__Segment du document__
· · · · · · ·

Histoire d'une (fin de) vie

 J'habite dans une petite ville au bord de la Loire. Pour faire mes courses, je dois franchir un pont pour rejoindre le centre commercial situé à quelques kilomètres. Oui, il y a bien un supermarché où je peux y aller à pied, j'y ai même bossé un temps, à la station essence, mais il est malheureusement assez cher. Alors vous comprenez, je vais chez un concurrent, un peu plus loin, et moins cher à panier équivalent. 

Bref, en ce début novembre, le président a annoncé un nouveau reconfinement moins strict que le premier  mais vous devez vous munir d'une attestation pour vous déplacer même pour vos courses.

· · · · · · ·

Reproduisez sans rien changer le passage du segment du document qui va de « Histoire d'une (fin » à « à panier équivalent. ».

__Enregistrements fournis__
· · · · · · ·

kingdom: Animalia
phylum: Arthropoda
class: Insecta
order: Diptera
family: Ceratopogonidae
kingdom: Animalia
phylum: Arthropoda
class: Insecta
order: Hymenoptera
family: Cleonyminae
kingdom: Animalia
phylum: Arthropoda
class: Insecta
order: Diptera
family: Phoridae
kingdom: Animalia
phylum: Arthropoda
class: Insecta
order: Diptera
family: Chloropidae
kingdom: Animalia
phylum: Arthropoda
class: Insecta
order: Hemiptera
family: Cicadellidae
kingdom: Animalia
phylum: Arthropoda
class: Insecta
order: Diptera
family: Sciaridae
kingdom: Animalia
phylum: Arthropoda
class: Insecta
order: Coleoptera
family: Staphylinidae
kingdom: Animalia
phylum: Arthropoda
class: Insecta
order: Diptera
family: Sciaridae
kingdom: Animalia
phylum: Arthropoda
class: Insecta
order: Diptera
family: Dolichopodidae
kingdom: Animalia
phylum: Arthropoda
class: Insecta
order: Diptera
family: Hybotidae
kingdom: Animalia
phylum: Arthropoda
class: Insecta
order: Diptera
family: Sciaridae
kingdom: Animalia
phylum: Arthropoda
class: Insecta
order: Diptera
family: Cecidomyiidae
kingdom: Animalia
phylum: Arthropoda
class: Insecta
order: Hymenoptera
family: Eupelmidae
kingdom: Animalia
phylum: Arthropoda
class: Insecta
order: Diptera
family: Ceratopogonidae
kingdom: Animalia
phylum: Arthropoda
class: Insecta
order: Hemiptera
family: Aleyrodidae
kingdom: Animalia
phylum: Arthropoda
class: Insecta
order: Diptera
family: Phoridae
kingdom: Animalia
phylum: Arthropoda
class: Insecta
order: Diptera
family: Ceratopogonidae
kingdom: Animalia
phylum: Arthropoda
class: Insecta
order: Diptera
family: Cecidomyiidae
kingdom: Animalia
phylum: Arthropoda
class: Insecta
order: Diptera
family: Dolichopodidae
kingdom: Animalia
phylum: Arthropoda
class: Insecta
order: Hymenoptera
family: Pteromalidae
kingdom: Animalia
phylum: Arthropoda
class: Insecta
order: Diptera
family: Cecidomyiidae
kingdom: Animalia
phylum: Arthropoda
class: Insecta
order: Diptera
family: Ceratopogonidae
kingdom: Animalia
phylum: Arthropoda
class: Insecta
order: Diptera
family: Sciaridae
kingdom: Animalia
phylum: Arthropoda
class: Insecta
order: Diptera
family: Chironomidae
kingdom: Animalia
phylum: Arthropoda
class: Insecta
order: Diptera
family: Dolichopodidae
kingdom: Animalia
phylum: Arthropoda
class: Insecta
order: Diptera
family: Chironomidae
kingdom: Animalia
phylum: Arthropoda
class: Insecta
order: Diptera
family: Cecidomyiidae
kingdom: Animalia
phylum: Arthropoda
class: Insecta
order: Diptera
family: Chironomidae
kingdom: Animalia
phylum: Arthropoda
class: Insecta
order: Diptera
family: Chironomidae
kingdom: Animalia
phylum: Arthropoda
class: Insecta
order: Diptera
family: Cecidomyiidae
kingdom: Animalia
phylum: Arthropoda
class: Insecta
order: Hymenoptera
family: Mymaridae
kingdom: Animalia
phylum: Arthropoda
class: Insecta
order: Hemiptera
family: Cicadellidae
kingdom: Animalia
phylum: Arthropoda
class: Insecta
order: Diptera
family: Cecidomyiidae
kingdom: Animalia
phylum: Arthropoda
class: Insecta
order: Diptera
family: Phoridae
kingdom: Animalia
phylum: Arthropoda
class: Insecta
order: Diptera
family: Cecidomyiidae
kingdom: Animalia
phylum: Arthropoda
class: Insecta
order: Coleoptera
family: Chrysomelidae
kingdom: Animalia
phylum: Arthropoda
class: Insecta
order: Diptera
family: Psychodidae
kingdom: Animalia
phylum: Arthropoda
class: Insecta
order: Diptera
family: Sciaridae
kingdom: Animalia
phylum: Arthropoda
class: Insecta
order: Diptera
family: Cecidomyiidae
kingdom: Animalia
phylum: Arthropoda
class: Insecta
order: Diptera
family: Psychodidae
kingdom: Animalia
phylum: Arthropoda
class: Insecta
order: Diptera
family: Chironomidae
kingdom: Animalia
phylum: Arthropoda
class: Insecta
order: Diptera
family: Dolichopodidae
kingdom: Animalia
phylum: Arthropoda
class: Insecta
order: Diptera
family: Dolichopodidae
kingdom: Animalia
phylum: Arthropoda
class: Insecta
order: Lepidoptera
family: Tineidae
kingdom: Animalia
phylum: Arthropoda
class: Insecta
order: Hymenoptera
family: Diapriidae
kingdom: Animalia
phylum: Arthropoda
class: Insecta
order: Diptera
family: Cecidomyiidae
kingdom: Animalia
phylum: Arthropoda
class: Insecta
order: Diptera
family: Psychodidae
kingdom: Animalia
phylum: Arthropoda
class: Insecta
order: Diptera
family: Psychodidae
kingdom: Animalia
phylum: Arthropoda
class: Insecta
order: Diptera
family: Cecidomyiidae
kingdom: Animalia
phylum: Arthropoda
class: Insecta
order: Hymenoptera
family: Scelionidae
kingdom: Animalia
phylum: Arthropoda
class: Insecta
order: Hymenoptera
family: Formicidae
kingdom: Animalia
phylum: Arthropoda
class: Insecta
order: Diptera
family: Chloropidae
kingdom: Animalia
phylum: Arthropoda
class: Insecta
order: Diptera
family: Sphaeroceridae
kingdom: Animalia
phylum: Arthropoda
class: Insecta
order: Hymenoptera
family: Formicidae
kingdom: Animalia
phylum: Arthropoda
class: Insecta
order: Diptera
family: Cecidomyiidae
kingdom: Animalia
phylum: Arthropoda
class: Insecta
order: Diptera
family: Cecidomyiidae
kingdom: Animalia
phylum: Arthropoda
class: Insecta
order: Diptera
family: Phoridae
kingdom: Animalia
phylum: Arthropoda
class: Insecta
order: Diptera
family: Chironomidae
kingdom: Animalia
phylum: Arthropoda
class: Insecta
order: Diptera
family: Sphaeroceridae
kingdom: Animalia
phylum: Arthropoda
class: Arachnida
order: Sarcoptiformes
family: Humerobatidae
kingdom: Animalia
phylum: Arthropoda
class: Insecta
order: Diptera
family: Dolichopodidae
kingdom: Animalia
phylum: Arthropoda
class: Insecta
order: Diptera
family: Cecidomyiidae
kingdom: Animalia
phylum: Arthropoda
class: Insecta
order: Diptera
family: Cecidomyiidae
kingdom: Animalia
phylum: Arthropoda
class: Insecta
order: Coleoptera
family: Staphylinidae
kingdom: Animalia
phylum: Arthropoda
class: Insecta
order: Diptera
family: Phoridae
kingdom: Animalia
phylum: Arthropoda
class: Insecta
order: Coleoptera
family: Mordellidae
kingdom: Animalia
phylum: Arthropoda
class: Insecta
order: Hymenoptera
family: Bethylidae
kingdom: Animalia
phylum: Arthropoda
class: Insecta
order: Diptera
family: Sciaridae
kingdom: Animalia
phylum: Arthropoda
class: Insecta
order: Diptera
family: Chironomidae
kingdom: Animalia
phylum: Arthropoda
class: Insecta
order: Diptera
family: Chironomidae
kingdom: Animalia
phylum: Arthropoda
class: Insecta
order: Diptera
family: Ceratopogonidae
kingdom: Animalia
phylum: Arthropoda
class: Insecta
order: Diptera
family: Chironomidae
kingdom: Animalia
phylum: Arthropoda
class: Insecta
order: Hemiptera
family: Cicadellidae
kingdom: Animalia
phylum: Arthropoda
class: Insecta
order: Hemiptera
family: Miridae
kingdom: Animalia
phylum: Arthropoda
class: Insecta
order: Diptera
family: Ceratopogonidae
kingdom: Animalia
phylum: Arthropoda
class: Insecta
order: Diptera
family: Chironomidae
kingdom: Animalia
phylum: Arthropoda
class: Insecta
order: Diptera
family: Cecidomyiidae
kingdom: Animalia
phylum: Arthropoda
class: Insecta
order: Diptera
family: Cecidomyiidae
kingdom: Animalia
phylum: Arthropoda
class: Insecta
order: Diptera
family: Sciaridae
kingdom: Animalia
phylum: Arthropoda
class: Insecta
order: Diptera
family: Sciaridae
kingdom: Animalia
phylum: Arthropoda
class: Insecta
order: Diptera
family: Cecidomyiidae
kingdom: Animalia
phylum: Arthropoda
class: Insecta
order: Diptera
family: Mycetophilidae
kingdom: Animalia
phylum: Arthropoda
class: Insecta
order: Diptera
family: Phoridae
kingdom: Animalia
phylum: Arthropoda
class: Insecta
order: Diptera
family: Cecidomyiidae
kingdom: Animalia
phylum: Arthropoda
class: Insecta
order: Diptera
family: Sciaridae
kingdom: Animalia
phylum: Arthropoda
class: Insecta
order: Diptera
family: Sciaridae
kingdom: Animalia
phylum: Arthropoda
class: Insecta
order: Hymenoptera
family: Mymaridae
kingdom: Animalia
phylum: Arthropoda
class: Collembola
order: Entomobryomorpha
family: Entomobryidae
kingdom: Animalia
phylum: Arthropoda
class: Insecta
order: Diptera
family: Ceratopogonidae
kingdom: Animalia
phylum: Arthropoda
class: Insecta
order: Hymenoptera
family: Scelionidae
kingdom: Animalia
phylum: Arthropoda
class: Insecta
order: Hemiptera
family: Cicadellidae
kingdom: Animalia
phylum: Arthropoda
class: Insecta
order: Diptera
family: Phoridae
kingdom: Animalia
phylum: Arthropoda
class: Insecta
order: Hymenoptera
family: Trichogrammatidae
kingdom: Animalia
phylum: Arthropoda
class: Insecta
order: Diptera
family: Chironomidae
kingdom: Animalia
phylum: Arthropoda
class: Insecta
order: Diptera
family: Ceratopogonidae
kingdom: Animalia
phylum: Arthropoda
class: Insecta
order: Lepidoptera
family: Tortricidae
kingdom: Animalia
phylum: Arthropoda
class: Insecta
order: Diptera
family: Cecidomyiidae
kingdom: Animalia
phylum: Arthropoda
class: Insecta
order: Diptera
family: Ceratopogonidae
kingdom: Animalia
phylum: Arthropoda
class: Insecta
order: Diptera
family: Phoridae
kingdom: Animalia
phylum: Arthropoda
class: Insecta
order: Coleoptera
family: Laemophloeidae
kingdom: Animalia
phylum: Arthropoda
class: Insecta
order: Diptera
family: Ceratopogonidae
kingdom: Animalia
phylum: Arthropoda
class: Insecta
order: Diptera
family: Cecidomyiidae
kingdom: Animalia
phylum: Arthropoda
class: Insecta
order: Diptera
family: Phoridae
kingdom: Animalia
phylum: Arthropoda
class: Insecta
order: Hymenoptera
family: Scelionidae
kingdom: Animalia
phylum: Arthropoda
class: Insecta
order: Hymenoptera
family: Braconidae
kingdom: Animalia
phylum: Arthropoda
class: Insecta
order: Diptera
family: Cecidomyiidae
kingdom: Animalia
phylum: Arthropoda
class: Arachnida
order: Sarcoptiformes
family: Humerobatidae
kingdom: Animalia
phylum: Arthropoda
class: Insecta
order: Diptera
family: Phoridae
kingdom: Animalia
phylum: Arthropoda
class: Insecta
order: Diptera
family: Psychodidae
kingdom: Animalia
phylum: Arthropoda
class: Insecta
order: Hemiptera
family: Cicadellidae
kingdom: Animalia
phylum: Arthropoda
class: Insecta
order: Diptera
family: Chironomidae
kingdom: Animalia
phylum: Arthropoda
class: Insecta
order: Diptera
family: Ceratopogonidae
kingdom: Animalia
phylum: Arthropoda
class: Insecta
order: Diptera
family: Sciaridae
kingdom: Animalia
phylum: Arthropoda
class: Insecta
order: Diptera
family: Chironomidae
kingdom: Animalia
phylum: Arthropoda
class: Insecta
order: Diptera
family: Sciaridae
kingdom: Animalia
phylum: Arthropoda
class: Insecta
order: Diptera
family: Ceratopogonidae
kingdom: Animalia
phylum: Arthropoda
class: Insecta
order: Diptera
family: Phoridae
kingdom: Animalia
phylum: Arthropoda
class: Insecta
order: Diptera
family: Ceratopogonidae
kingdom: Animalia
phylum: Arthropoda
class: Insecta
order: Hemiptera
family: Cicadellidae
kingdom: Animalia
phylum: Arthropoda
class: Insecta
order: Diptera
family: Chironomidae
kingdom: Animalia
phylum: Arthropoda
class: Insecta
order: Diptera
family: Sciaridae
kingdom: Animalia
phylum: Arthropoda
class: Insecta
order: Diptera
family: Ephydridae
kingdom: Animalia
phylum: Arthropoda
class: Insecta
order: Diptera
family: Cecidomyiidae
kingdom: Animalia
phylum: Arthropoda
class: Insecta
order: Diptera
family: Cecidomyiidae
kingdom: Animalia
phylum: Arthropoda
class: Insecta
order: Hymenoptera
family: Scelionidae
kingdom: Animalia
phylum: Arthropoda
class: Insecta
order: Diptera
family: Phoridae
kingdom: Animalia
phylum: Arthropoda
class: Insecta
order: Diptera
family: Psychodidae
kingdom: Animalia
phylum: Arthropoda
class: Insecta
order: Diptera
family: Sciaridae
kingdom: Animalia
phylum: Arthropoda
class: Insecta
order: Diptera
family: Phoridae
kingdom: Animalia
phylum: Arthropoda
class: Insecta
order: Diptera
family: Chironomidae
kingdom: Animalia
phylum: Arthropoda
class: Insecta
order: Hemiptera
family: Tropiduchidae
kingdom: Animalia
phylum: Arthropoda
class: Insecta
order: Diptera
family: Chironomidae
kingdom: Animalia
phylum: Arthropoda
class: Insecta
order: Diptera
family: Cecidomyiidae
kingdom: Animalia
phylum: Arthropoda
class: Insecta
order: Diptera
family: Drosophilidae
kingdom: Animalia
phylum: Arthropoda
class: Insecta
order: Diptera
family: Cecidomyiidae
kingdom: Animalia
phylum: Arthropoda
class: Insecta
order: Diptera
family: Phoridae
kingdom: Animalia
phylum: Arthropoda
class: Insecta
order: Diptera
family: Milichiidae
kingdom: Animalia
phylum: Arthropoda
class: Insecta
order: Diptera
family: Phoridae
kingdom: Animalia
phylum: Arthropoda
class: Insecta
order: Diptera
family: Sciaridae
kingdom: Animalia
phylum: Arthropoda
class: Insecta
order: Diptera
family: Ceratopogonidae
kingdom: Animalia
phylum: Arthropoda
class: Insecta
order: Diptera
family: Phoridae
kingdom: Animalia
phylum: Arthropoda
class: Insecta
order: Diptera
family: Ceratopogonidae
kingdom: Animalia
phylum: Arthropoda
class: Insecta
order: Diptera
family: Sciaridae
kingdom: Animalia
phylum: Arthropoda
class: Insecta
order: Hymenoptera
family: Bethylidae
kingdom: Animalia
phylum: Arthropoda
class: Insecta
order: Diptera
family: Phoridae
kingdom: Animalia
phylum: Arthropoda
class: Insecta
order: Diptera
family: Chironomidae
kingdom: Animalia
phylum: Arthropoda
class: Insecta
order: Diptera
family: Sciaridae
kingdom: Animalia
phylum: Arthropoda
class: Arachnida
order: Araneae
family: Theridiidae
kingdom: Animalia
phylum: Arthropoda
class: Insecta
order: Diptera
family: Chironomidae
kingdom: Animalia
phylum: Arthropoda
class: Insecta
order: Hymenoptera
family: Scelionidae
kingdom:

· · · · · · ·

__La solution__
Histoire d'une (fin de) vie

 J'habite dans une petite ville au bord de la Loire. Pour faire mes courses, je dois franchir un pont pour rejoindre le centre commercial situé à quelques kilomètres. Oui, il y a bien un supermarché où je peux y aller à pied, j'y ai même bossé un temps, à la station essence, mais il est malheureusement assez cher. Alors vous comprenez, je vais chez un concurrent, un peu plus loin, et moins cher à panier équivalent.